15 yıl önce 2000'li yılları...

Sakarya / Geyve

Etrafa dağınık bir şekilde savrulmuş olan kolilere dikkat ederek kapının önüne kadar geldim. Yeni ve apartopar taşındığımız bu bina küçücük olduğu için bir çok eşyamız boşta kalmıştı. Hala koyacak yer bulamamıştık ve bu gidişle atılacak gibi duruyorlardı.

Ayakkabılarımı elime alıp kapıyı açtım ve dışarı koydum çıkmadan önce son bir kez babamla görüşecektim.

"Baba ! Çıkıyorum ben." diyerek bağırdıktan sonra ayakkabılarımı giyerek babamı beklemeye başladım.

Az sonra esneyerek yanıma kadar gelmişti. "Çıkıyor musun? "

"Evet. " dedim.

"Başörtün nerede aldın mı yanına?"

"Yasak baba unuttun mu? Ama çıkışta takıyorum bak yanımda. " diyerek çantamdaki başörtüyü gösterdim.

Elinden bir şey gelmediği için bu durumdan benim kadar hoşnutsuzdu.  Gülümsemeye çalışarak omzumu sıvazladı. "Kuzenin Tuna ile aynı okula yazdırdım seni.

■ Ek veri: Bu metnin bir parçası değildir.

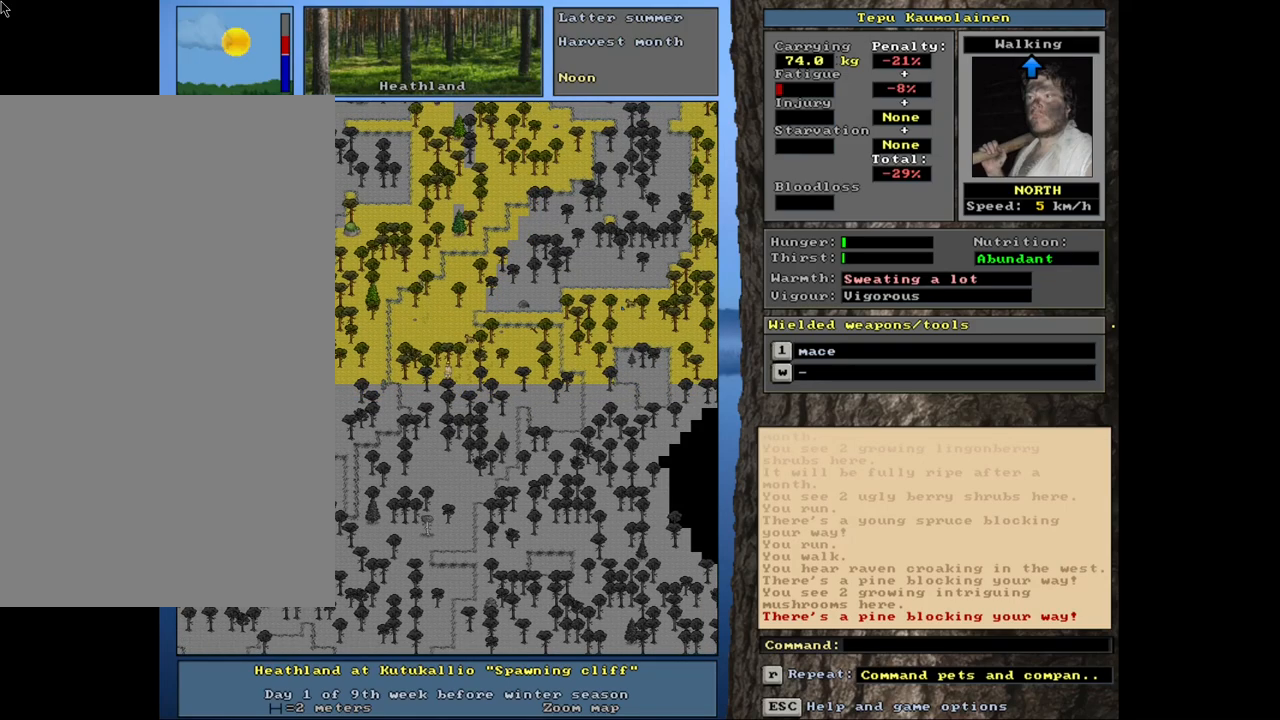
{"keys": ["ctrl_l"], "mouse": [], "events": [[183, "num6", "down"], [250, "num6", "up"], [366, "ctrl_l", "down"]]}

Aşağıdaki durakta bekliyor. Beraber gidin."

Akrabalarımızla pek yakın değildik ama Sakarya'ya taşındığımıza göre artık içli dışlı olacaktık.

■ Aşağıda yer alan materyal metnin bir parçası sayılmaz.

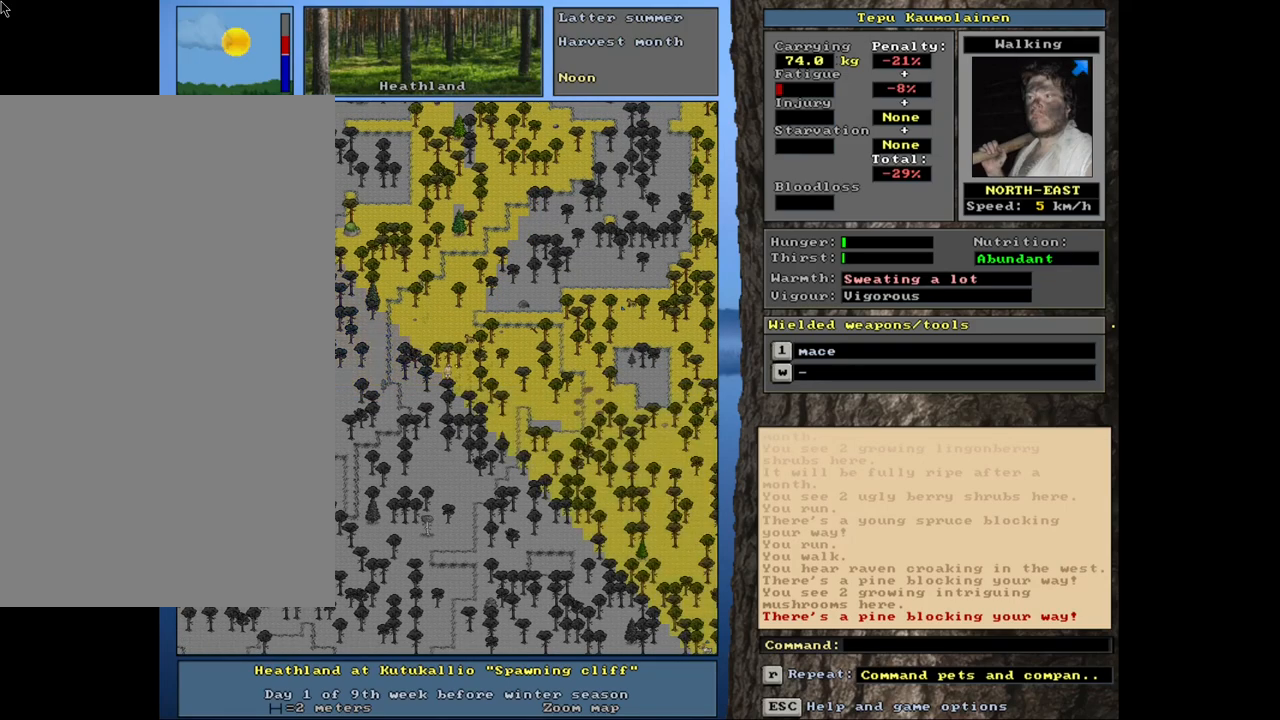
{"keys": ["ctrl_l"], "mouse": [], "events": [[16, "num9", "down"], [133, "num9", "up"], [233, "num9", "down"], [333, "num9", "up"]]}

"Tuna'da mı son sınıfta? " dedim şaşkınlıkla.

"Evet." dedi. "Fazla bekletme istersen."

"Tamam, tamam gidiyorum. Selametle. "

Babamla vedalaştıktan sonra hızlı bir şekilde babamın dün akşam tarif ettiği durağa doğru yürümeye başladım. Bir kaç dakikaya kalmadan çoktan durakta yerimi almıştım.

Tuna'yı en son bir beş sene önce görmüştüm. Şimdi onu nasıl tanıyacağımı bilmiyordum. Durakta bekleyen benle aynı üniformalı çocuklara göz atmaya başladım.

"Hayallah hangisi acaba." diyerek söyledim kendimce.

"Farah Meva ?"

Kendi ismimi arkamdan gelen bir sesle işitince hafif bir korkmuştum. Kafamı arka tarafa çevirdiğimde 'işte bu Tuna' diyebileceğim bir kişi ile karşılaştım.

"Tuna? " dedim gülümseyerek.

"Vaay be amca kızı. Başörtüsüz görünce bi tanıyamadım. Tabii baya büyümüşsün de."

Beş senede insan nasıl olurda bu kadar boy atar, fiziksel olarak gelişip serpilebilirdi. Ben ondan uzunken şimdi benden iki karış daha uzundu.

"Öyle oldu. Demek aynı okuldayız ha? "

"Aynen ama zaten son sene kızım. Sonra ver elini İstanbul."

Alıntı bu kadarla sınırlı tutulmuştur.